First one is the mobile access. Yes there's a iphone client (yawn!) but sms access is restricted to a few American carriers, so realisticlly after the Twitter announcement, yammer are not likely to offer SMS access to the UK. Which means our communication tool for the BBC is crippled. If Yammer were clever they would offer packages which companies pay for, so at least there's the opportunity for SMS/Text.
Second, does Yammer support the open micro-blogging standard? It certainly doesn't look like it. This is bad news, specially seeing how we now have about 70 BBC people using it now. I'm sure tomorrow it will double again.
Third, I did look through the Yammer terms and conditions which seemed ok-ish from a portability and licensing point of view. They have ATOM/RSS feeds for most things but where's the API people? Come on, this is becoming un-acceptable already.
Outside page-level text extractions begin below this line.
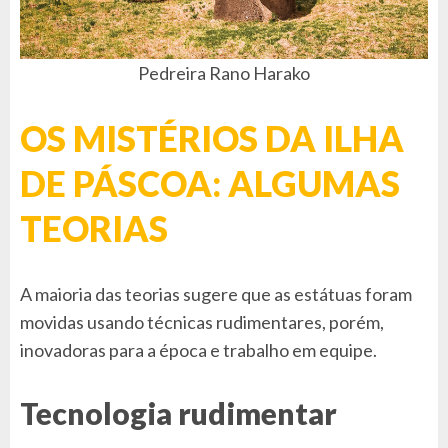
Pedreira Rano Harako
OS MISTÉRIOS DA ILHA
DE PÁSCOA: ALGUMAS
TEORIAS
A maioria das teorias sugere que as estátuas foram
movidas usando técnicas rudimentares, porém,
inovadoras para a época e trabalho em equipe.
Tecnologia rudimentar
Forth and last for now. What about Laconi.ca? Not only is it enterprise friendly, strictly supports the open microblogging standard and is moving to pure XMPP but it also federates with other services. I was trying to explain federation to someone the other day and they pointed out it works like usenet, email and irc (which bodes well, I think). Anyway, the next thing makes me sure Yammer isn't the right path is Twhirl's new support for Laconi.ca. There's something about the strict tight line between internal and external, which is interesting. At least with laconi.ca, its possible to blend the line in a organised way, but I want to know why I can't use my OpenID and why I can't import BBC people off my friends list elsewhere.
Oh I just noticed James has also blogged about the same thing but he has a totally different view point.